When demonstrated using three video recordings from the 2017 mass shooting in Las Vegas that left 58 people dead and hundreds wounded, the system correctly estimated the shooter’s actual location — the north wing of the Mandalay Bay hotel. The estimate was based on three gunshots fired within the first minute of what would be a prolonged massacre.
Alexander Hauptmann, research professor in CMU’s Language Technologies Institute, said the system, called Video Event Reconstruction and Analysis (VERA), won’t necessarily replace the commercial microphone arrays for locating shooters that public safety officials already use, although it may be a useful supplement for public safety when commercial arrays aren’t available.
One key motivation for assembling VERA was to create a tool that could be used by human rights workers and journalists who investigate war crimes, terrorist acts and human rights violations, Hauptmann said.
“Military and intelligence agencies are already developing these types of technologies,” said fellow researcher Jay D. Aronson, a professor of history at CMU and director of the Center for Human Rights Science. “We think it’s crucial for the human rights community to have the same types of tools. It provides a necessary check on state power.”
The researchers presented VERA and released it as open-source code last month at the Association for Computing Machinery’s International Conference on Multimedia in Nice, France.
Hauptmann said he has used his expertise in video analysis to help investigators analyze events such as the 2014 Maidan massacre in Ukraine, which left at least 50 anti-government protesters dead. Inspired by that work — and the insight of ballistics experts and architecture colleagues from the firm SITU Research — Hauptmann, Aronson and Junwei Liang, a Ph.D. student in language and information technology, have pulled together several technologies for processing video, while automating their use as much as possible.
VERA uses machine learning techniques to synchronize the video feeds and calculate the position of each camera based on what that camera is seeing. But it’s the audio from the video feeds that’s pivotal in localizing the source of the gunshots, Hauptmann said. Specifically, the system looks at the time delay between the crack caused by a supersonic bullet’s shock wave and the muzzle blast, which travels at the speed of sound. It also uses audio to identify the type of gun used, which determines bullet speed. VERA can then calculate the shooter’s distance from the smartphone.
“When we began, we didn’t think you could detect the crack with a smartphone because it’s really short,” Hauptmann said. “But it turns out today’s cell phone microphones are pretty good.”

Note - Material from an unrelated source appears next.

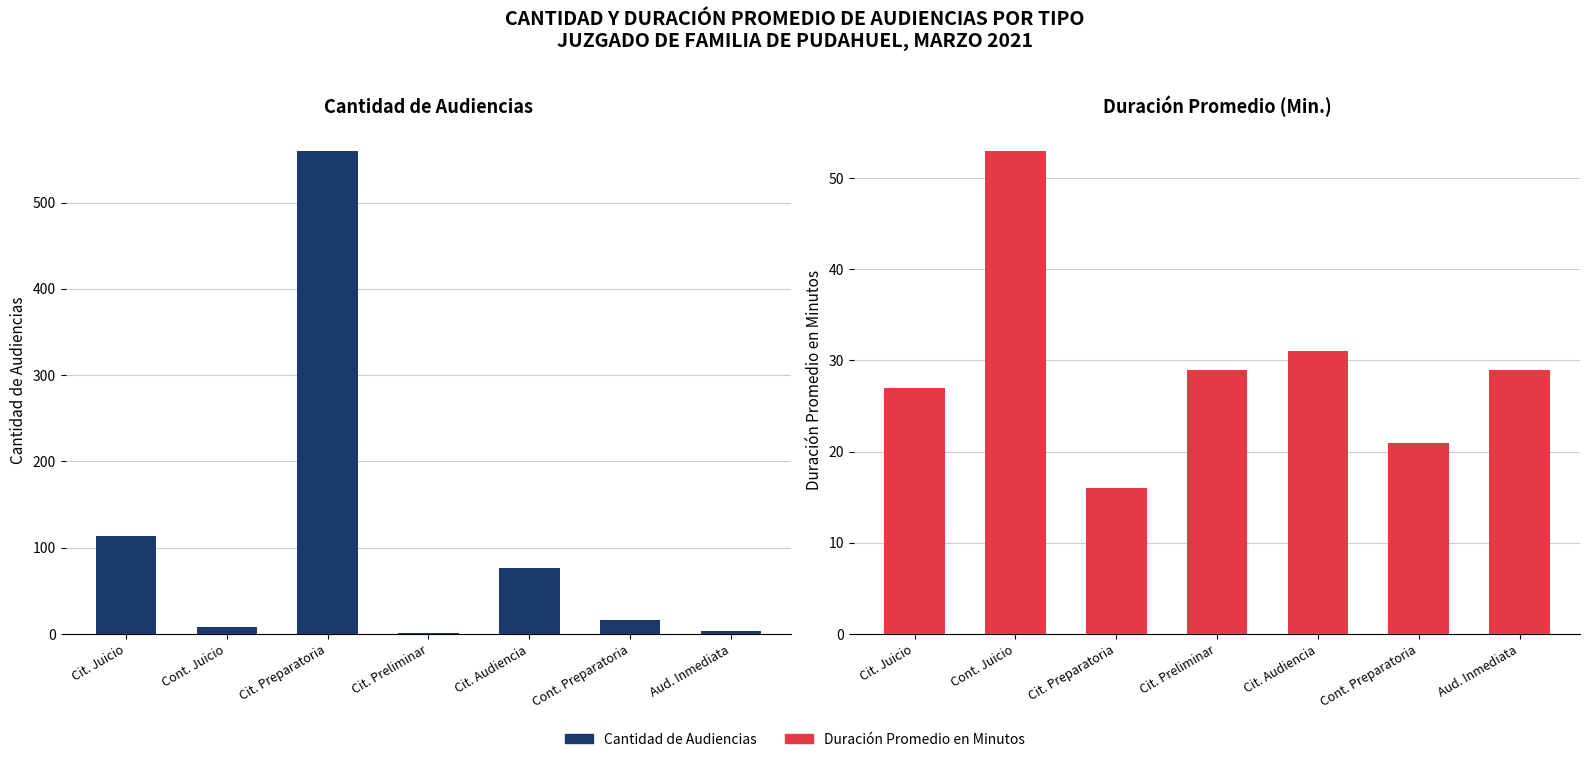

What is the smallest value displayed?

1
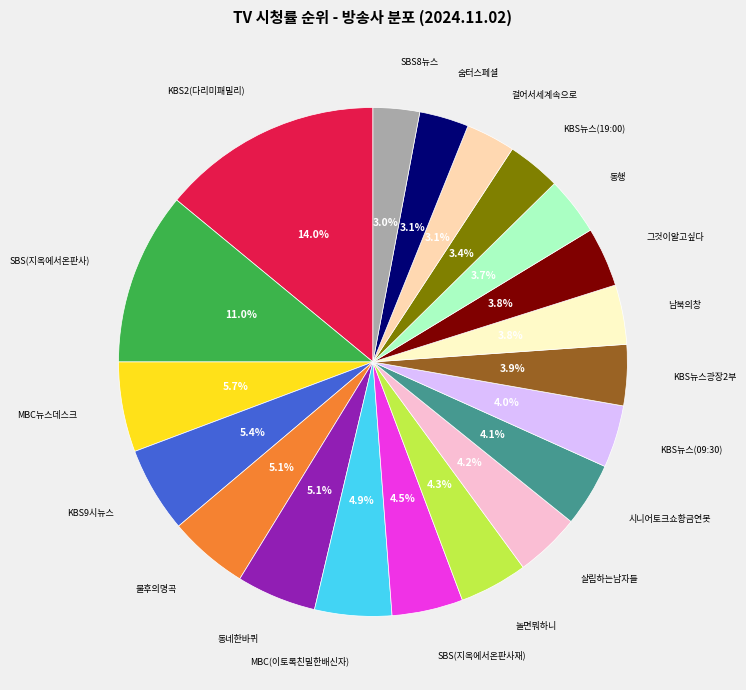

Which category has the biggest portion of the pie?

KBS2(다리미패밀리)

By using video from three or more smartphones, the direction from which the shots were fired — and the shooter’s location — can be calculated based on the differences in how long it takes the muzzle blast to reach each camera.
With the proliferation of mass protests occurring in places such as Hong Kong, Egypt and Iraq, identifying where a shot originated can be critical to determining whether protesters, police or other groups might be responsible when a shooting takes place, Aronson said.
But VERA is not limited to detecting gunshots. It is an event analysis system that can be used to locate a variety of other sounds relevant to human rights and war crimes investigations, he said. He and Hauptmann hope that other groups will add functionalities to the open-source software.
“Once it’s open source, the journalism and human rights communities can build on it in ways we don’t have the imagination for or time to do,” Aronson added.